A section of four Cobras was buzzing up and down the sides of the road, one or another of them peeling off to fire his 20mm cannon or loose rockets at some cement building or at any of the countless light-brown berms out in the fields....We watched the ambulance come back to our position, and after a while two CH-46s that had been circling overhead landed on the road, which was filled with dust and churning vehicles, all firing.
The column had turned around and were again on the right track, but the infantry still had work to do
Just as the CH-46 was lifting off with the medevac, Sam Mundy's 3/5 Marines were beginning their dismounted attack to mop up behind the tanks. The 2nd Tank Battalion had broken through, destroying the Al Nida Division regulars as they went, but there were still plenty of enemy fighters along the highway. Mundy's Marines still had their work cut out for them.

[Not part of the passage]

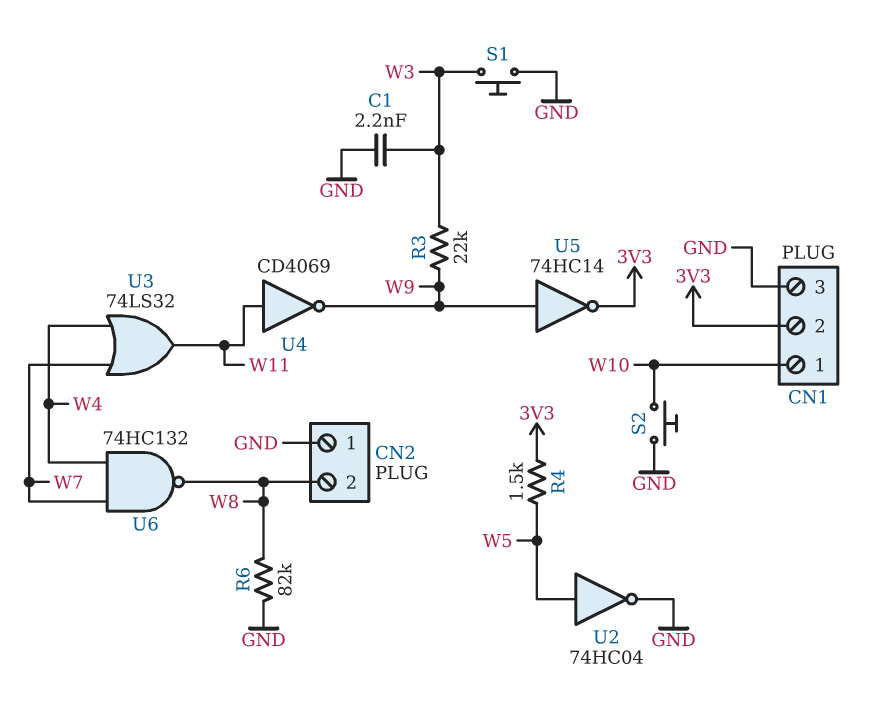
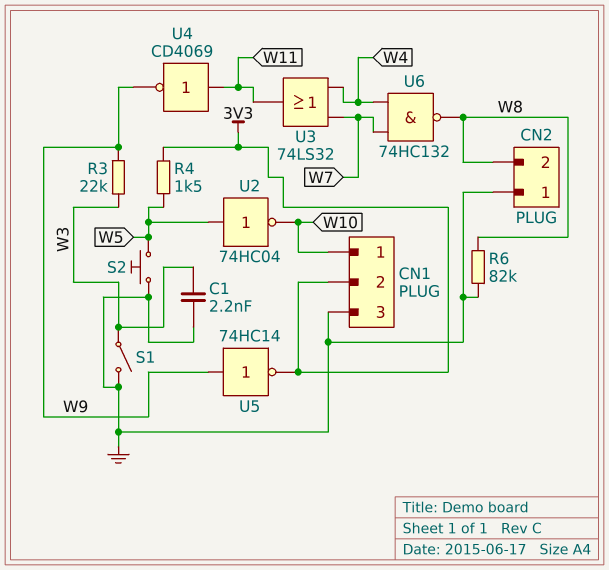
S1: button (GND, W3) -> switch (GND, W3)
S2: button (GND, W10) -> button (GND, W5)
U2: NOT 74HC04 (in W5, out GND) -> NOT 74HC04 (in W5, out W10)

Mundy ordered Lima Company to clear the right (Northeast) side of the highway and India to clear the left. Tired from fighting all day, four kilometers of "fighting, sprinting, and flopping, lay ahead."
It was going to be a long day for the hoplites, but they went about their task with determination.
After 35 minutes of the most intense fighting 2nd Tanks had yet to see in Iraq, the battle was over. Three Marines were killed and seven others were wounded. When the Marines went into town after the fight they
found more than 100 bodies: Syrians, Egyptians, Yemenis
and Lebanese. They were volunteers with the terrorist organization Islamic Jihad.
"There were enough rifles, RPGs (rocket-propelled grenades), and other small arms
in that town to outfit an entire Marine division — 15 buildings' worth," said
Lt. Col. Mike Oehl, 2nd Tank Battalion's commanding officer. "These were Islamic
Jihad guys from all over the Arab world. We have intelligence reports that they've been
staying at the Sheraton in downtown Baghdad."
The battle at the terrorist camp in At Tuwayhah is just another heroic story for future Marines to have to live up to in a long tradition of such stories.
But it also another example of why we went to war in Iraq to begin with.
And its also the story of yet one more terrorist training camp removed, roots and all.